-------- Passage

# Other Aquarium Forums > Freshwater Fauna > Anabantoids >  My Newest pet Betta Macrostoma

## Leekelvin

Just got a Betta Macrostoma would like to share some picture of them.

----------


## spirit

they are still stress and quite skinny.... this one is captive bred f1 is it? or wildcaught one?

----------


## Leekelvin

Hi spirit,
ya the fish is still a bit stress, just in a new environment need some time for it to settle down. Is it a f1 i'm not sure got from C328, it should be a full grown fish and measure about 6cm. Thank you.

----------


## leeruisheng

From C328, then it should be wild from Indonesia. I do have a male from C328 but yours looks nicer than the male i have.

----------


## Leekelvin

Thank for the information, cause i did not ask the lady boss about it. Yours are also nice too, each have their own beauty. :Laughing:

----------


## spirit

caught at indonesia? i guess they are captive bred in indonesia.. 
the localities of macrostoma is brunei and malaysia.. never heard of indonesia..

6cm? it is quite small.. i think a semi-adult fish...
my 7 months juvenile can reach that size already... and 1 year old can reach 7.5cm...

and my wildcaught pair all +-9cm..

----------


## Jitticus

Potential looking pair there, Kelvin. 

Macrostoma do appear in supplier lists from Indonesia and since the boundaries between Kalimantan and Sarawak/Brunei are very close, it does make it possible for Indonesia to have access to wild caught macrostoma.

In fact, even 3 years back WC macrostoma have been readily available from Indonesian supply lists.

----------


## spirit

Jit, you are right.. they got the supply.. what i want to say is that, the fish locality is not there.. may be i cant put it in the nice words as you did.. haha..

----------------
-------- Raw data

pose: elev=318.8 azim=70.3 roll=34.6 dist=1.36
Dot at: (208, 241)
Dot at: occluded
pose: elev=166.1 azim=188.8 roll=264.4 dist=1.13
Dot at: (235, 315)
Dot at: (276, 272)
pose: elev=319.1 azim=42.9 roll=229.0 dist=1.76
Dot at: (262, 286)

----------------

## Instruction
Reproduce the entire Betta macrostoma forum thread word for word.

## Output of the exercise
# Other Aquarium Forums > Freshwater Fauna > Anabantoids >  My Newest pet Betta Macrostoma

## Leekelvin

Just got a Betta Macrostoma would like to share some picture of them.

----------


## spirit

they are still stress and quite skinny.... this one is captive bred f1 is it? or wildcaught one?

----------


## Leekelvin

Hi spirit,
ya the fish is still a bit stress, just in a new environment need some time for it to settle down. Is it a f1 i'm not sure got from C328, it should be a full grown fish and measure about 6cm. Thank you.

----------


## leeruisheng

From C328, then it should be wild from Indonesia. I do have a male from C328 but yours looks nicer than the male i have.

----------


## Leekelvin

Thank for the information, cause i did not ask the lady boss about it. Yours are also nice too, each have their own beauty. :Laughing:

----------


## spirit

caught at indonesia? i guess they are captive bred in indonesia.. 
the localities of macrostoma is brunei and malaysia.. never heard of indonesia..

6cm? it is quite small.. i think a semi-adult fish...
my 7 months juvenile can reach that size already... and 1 year old can reach 7.5cm...

and my wildcaught pair all +-9cm..

----------


## Jitticus

Potential looking pair there, Kelvin. 

Macrostoma do appear in supplier lists from Indonesia and since the boundaries between Kalimantan and Sarawak/Brunei are very close, it does make it possible for Indonesia to have access to wild caught macrostoma.

In fact, even 3 years back WC macrostoma have been readily available from Indonesian supply lists.

----------


## spirit

Jit, you are right.. they got the supply.. what i want to say is that, the fish locality is not there.. may be i cant put it in the nice words as you did.. haha..